Caminaron por las calles muggles, apenas el sol se ocultaba y eran las pocas personas que estaban afuera. Tenía tiempo que Andrea no recorría aquellos lugares, ni siquiera se tomó la molestia de ir a visitar a sus abuelos. Quizás podría darse una vuelta antes de regresar a Londres. Caminaron hasta que se detuvieron en un edificio con forma de serpiente gigante fluorescente, eso le recordó a Mariana. Desde que su jefe le informó que viajaría, se estuvo preguntando por qué, siendo la asistente de Miranda, no la acompañó y ella sí. El sitio se llamaba Cité de la Mode et du Design, una especie de museo, restaurante y en lo más alto contaba con un bar-terraza-club: Nuba el bar y el Wanderlust, justo donde ellos iban.

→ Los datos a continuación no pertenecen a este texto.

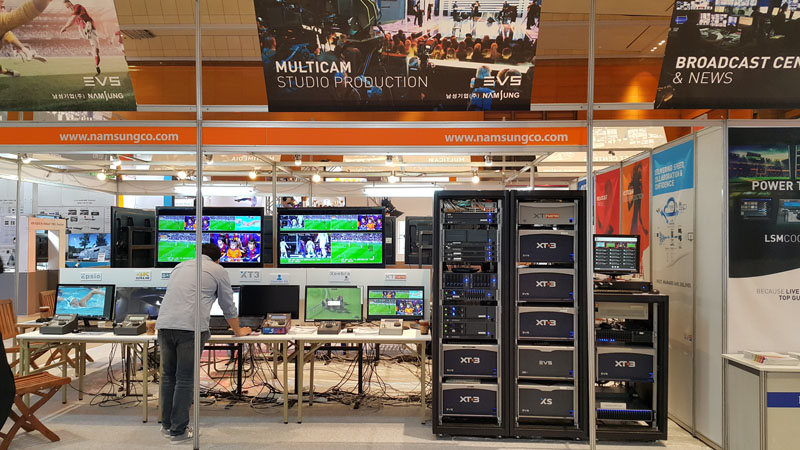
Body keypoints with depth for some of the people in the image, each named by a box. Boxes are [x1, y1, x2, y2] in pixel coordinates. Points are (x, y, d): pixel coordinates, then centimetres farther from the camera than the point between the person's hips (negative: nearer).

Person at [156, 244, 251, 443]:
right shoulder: (218, 271, 12)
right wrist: (238, 332, 33)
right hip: (190, 328, -5)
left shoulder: (180, 266, 27)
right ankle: (178, 431, 8)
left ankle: (167, 425, 25)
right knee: (185, 380, 2)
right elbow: (228, 307, 18)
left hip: (164, 324, 5)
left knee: (168, 375, 16)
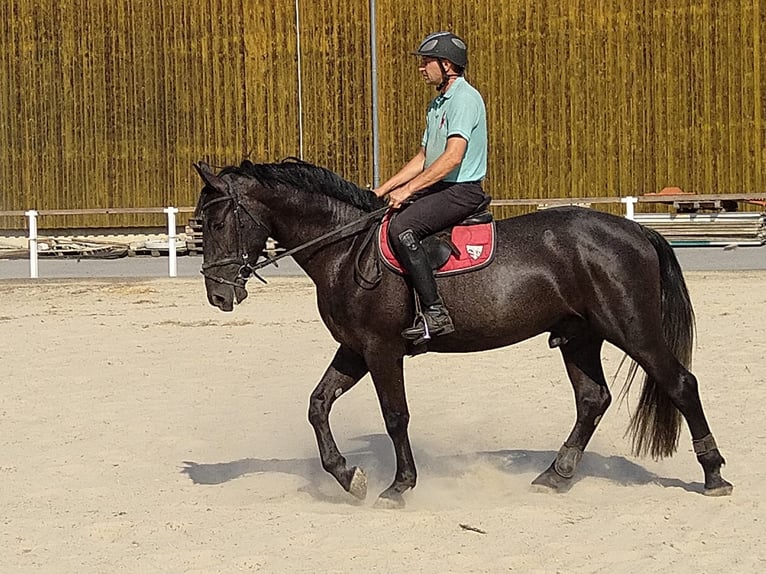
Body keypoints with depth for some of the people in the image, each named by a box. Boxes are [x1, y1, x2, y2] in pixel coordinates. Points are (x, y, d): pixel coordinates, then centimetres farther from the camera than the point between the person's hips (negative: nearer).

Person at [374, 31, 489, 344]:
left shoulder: (464, 99, -13)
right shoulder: (437, 103, 19)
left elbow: (453, 157, -24)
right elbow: (423, 158, 23)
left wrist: (407, 189, -23)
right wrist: (383, 191, 15)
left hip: (463, 191, -10)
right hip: (438, 188, 10)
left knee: (401, 227, -29)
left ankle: (435, 313, -29)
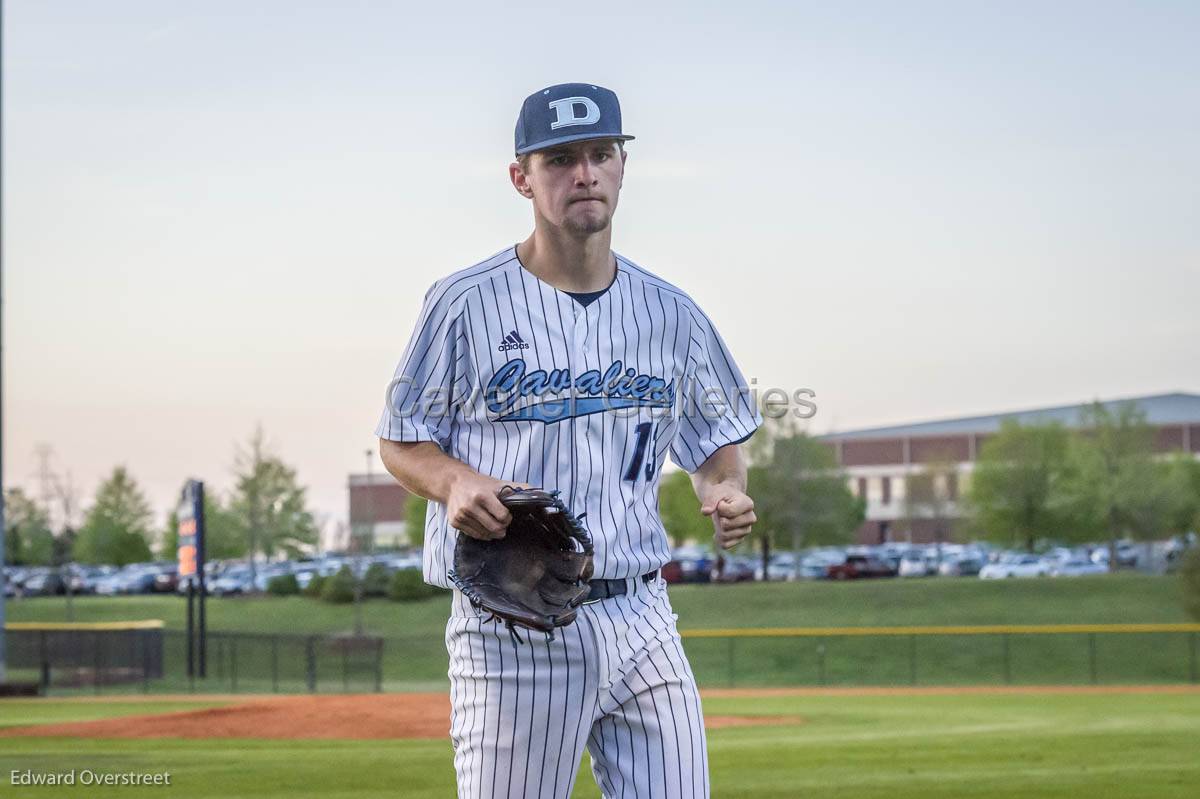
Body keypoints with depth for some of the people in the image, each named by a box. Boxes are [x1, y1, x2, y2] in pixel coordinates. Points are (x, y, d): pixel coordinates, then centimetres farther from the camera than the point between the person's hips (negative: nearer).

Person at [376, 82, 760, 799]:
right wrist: (457, 482, -16)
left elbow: (718, 442, 20)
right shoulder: (467, 303, -2)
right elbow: (401, 442, 5)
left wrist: (726, 491, -3)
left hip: (643, 616, 4)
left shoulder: (671, 313, 11)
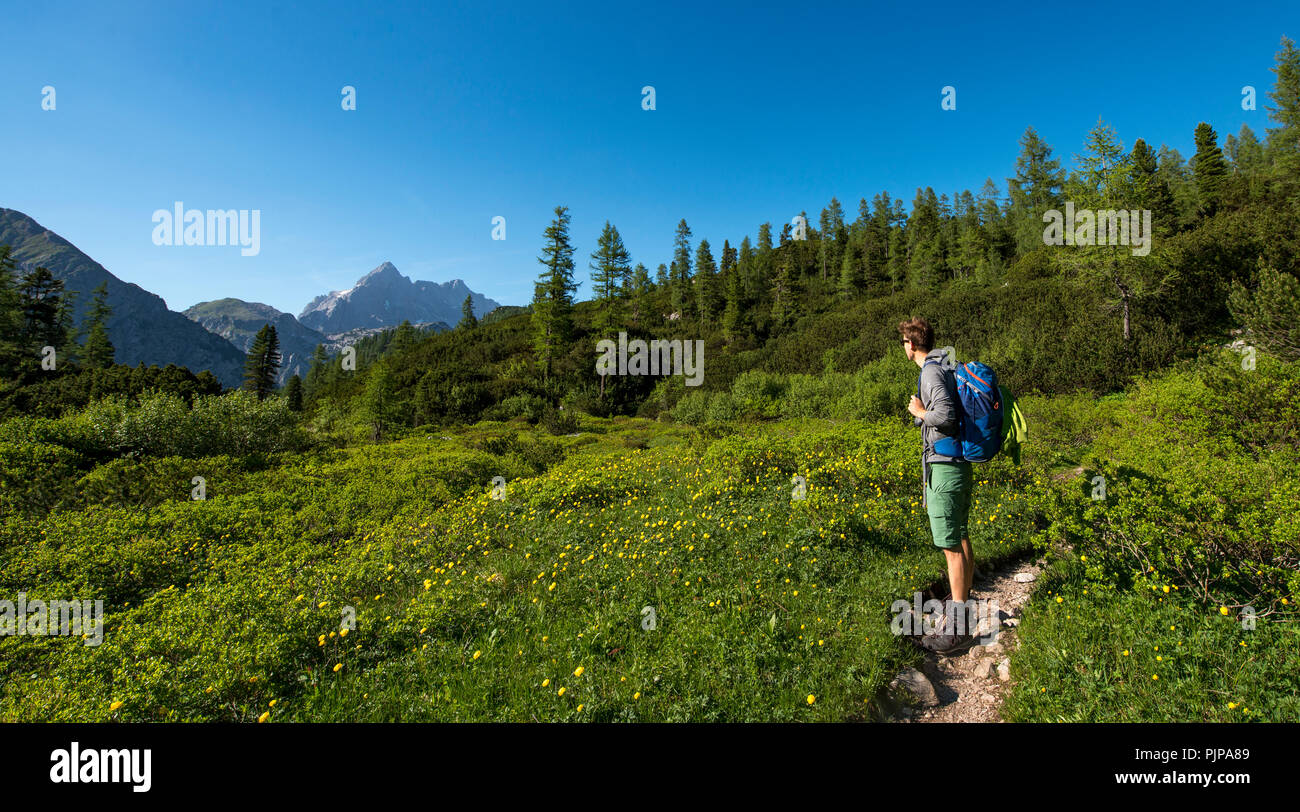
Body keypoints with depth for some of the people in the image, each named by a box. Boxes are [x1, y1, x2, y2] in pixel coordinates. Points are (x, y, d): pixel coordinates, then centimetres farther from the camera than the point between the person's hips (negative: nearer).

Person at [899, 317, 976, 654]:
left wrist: (920, 412, -11)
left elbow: (945, 414, -28)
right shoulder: (948, 366, 13)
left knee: (951, 546, -6)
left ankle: (957, 627, 1)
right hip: (959, 465, 10)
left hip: (943, 467, -10)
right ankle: (963, 601, 33)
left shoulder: (932, 371, -16)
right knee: (961, 537, 19)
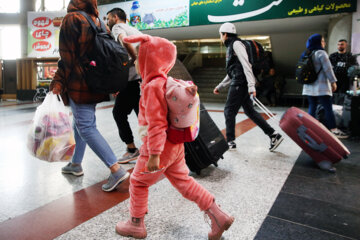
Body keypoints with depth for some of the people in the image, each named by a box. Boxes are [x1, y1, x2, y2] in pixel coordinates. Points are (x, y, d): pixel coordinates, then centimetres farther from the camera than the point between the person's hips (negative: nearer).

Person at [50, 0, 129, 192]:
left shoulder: (72, 19, -7)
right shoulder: (96, 22, 13)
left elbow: (68, 55, -13)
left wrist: (58, 81, -8)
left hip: (79, 83, -8)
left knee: (86, 127, -9)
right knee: (81, 123, 19)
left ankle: (116, 170, -17)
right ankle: (76, 164, 32)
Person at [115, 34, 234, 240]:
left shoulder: (153, 86, -20)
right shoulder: (165, 82, 9)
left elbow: (156, 123, -25)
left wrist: (154, 154, -23)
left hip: (159, 147, -9)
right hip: (175, 146, 9)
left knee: (138, 182, 12)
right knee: (183, 181, 18)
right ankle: (218, 216, 20)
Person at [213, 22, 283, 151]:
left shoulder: (236, 44, -6)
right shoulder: (230, 47, 24)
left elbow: (246, 64, -18)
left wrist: (251, 85, -25)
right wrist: (219, 87, 28)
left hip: (240, 83, -10)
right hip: (238, 83, 10)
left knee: (229, 111, -3)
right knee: (250, 111, 8)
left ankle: (230, 141, 6)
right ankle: (274, 135, 8)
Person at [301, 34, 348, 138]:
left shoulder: (306, 54, 13)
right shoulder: (321, 53, -9)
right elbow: (327, 69, -12)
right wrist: (333, 82, -8)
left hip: (309, 86, 8)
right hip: (320, 86, -8)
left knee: (312, 107, 10)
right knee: (328, 108, -6)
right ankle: (334, 130, -6)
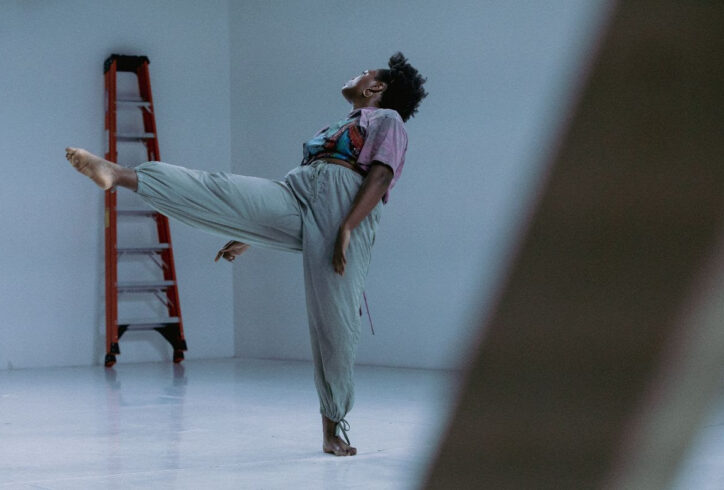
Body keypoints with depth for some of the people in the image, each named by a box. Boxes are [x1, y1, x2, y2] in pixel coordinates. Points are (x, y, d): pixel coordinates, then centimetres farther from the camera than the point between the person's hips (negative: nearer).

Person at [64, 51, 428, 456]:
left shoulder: (388, 120, 14)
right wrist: (248, 239, 25)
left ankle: (333, 426, -1)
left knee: (335, 317, -11)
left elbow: (381, 176, -4)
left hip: (343, 210, -6)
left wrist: (347, 229, -19)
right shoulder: (336, 128, 36)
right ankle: (119, 175, -31)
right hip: (293, 199, 6)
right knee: (217, 190, -15)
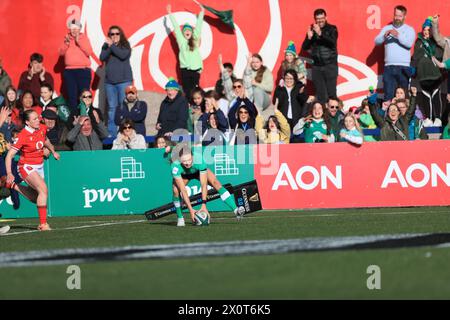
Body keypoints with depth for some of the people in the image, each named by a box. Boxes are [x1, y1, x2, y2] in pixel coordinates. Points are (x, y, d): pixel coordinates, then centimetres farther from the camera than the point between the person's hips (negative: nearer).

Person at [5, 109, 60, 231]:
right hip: (27, 167, -7)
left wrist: (53, 152, 36)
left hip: (39, 166, 7)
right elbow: (9, 155, -20)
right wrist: (9, 174, -29)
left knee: (37, 197, 14)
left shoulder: (42, 129, -4)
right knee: (43, 189, -26)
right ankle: (43, 224, -24)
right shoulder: (23, 135, -22)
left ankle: (13, 185, 33)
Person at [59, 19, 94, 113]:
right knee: (71, 96, 3)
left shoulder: (84, 38, 3)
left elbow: (89, 52, -10)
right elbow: (61, 52, 3)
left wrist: (79, 42, -16)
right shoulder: (67, 38, 11)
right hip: (69, 71, 3)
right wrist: (66, 43, -13)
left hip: (83, 70, -3)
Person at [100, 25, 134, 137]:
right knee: (112, 107, 2)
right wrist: (108, 46, -12)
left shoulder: (125, 45, 4)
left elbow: (123, 55, -13)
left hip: (124, 80, -3)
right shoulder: (106, 46, 13)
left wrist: (112, 46, -7)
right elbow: (102, 58, -1)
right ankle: (111, 132, 3)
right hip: (109, 81, 3)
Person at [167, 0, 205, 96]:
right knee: (187, 91, -1)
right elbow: (176, 27, 10)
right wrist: (170, 14, 13)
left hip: (196, 69, 1)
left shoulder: (195, 40, 10)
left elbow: (198, 26, 12)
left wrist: (202, 11, 13)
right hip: (185, 70, -1)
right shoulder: (181, 41, 7)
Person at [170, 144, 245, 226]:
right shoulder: (175, 166, -41)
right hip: (182, 175, 0)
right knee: (176, 190, -27)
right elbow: (183, 190, -40)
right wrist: (190, 209, -44)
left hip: (199, 170, 0)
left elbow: (204, 185, -36)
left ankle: (236, 210, -24)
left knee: (215, 183, -22)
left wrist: (204, 205, -41)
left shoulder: (199, 159, -40)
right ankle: (180, 218, -7)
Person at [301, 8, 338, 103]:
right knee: (320, 95, -1)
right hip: (317, 66, 2)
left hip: (330, 65, -2)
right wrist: (309, 37, -15)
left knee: (331, 92, -7)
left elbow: (332, 42, -16)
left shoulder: (332, 29, 1)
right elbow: (304, 47, 5)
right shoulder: (312, 30, 7)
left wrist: (320, 33, -28)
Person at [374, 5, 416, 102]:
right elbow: (377, 41, 4)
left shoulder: (409, 29, 6)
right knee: (388, 96, -3)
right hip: (389, 67, 2)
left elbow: (409, 43, -11)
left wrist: (398, 35, -24)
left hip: (403, 67, -2)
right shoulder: (386, 28, 14)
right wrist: (384, 35, -16)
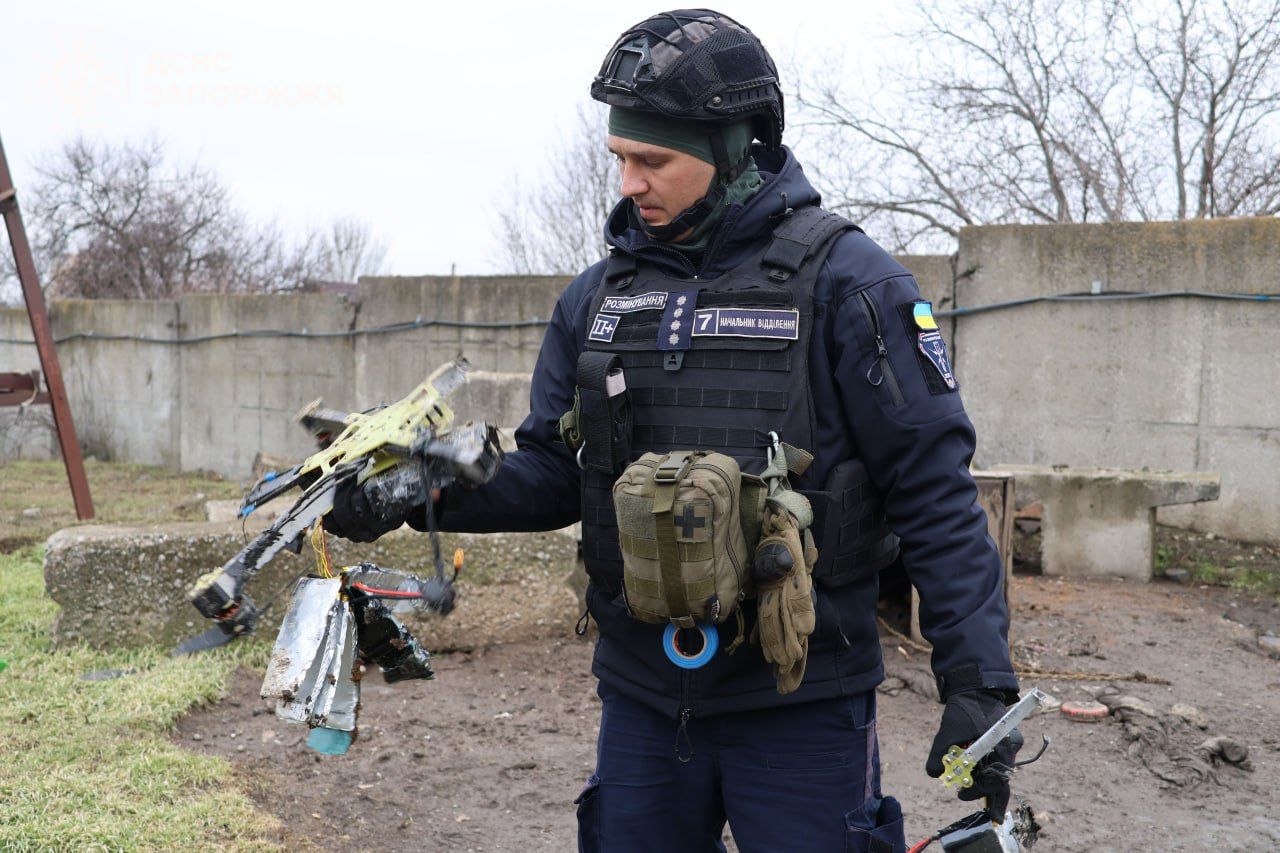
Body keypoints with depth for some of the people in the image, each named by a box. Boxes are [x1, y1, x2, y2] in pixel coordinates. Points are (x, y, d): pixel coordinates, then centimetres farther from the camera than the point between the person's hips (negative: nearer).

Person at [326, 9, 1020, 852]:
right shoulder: (599, 295, 6)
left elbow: (935, 492, -11)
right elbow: (551, 473, 7)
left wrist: (977, 678, -15)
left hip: (800, 709, -4)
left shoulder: (844, 279, -10)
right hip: (643, 699, 5)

La música estaba alta, algo electro que hacía el ambiente bastante bueno; los tres buscaron un sitio en donde sentarse, de inmediato Mau fue a pedir las bebidas.
—Y platícanos, ¿qué ha sido de ti desde que nos dejaste?
—Estoy a cargo de la Academia de aurores junto con Alexander.
—Eso es increíble.
—¿Y a ustedes? ¿cómo les ha ido?
—Bastante bien.
—¿Misiones?
—Hace unos meses tuvimos que viajar a Australia —respondió Galy antes de darle un sorbo a su cerveza.
—Y unas buenas australianas.
—Contrólate, Mau. ¿Sales con alguien?
—No, por el momento nadie.
—Creí que estarías con tu amigo Alexander.
—Lo hice, terminamos.
—Lo siento.
—No importa.
—No hablemos de amor, mejor bebamos —sugirió Mau con entusiasmo alzando su tarro de cerveza—. ¡Salud!
—¡Salud!
Luego de unas cuantas rondas más cada uno se fue a descansar. No se sentía bien, y no era por la ingesta de alcohol, sino por el hecho de haber recordado a Alexander. Sus amigos tenían razón, apenas salió de Hogwarts, huyó a Francia. Sus pensamientos tomaron el rumbo de otro chico, Charlie. Lo echaba de menos, y le hubiera gustado que estuviera con ella en esos momentos de soledad. Ya no sabía qué pesaba más en esos momentos; le gustaría poder hablar con alguien. Suspiró, tendría en mente que apenas esté de vuelta en Londres, le enseñaría a Mariana como usar la tecnología muggle, así al menos tendría alguien con quien platicar.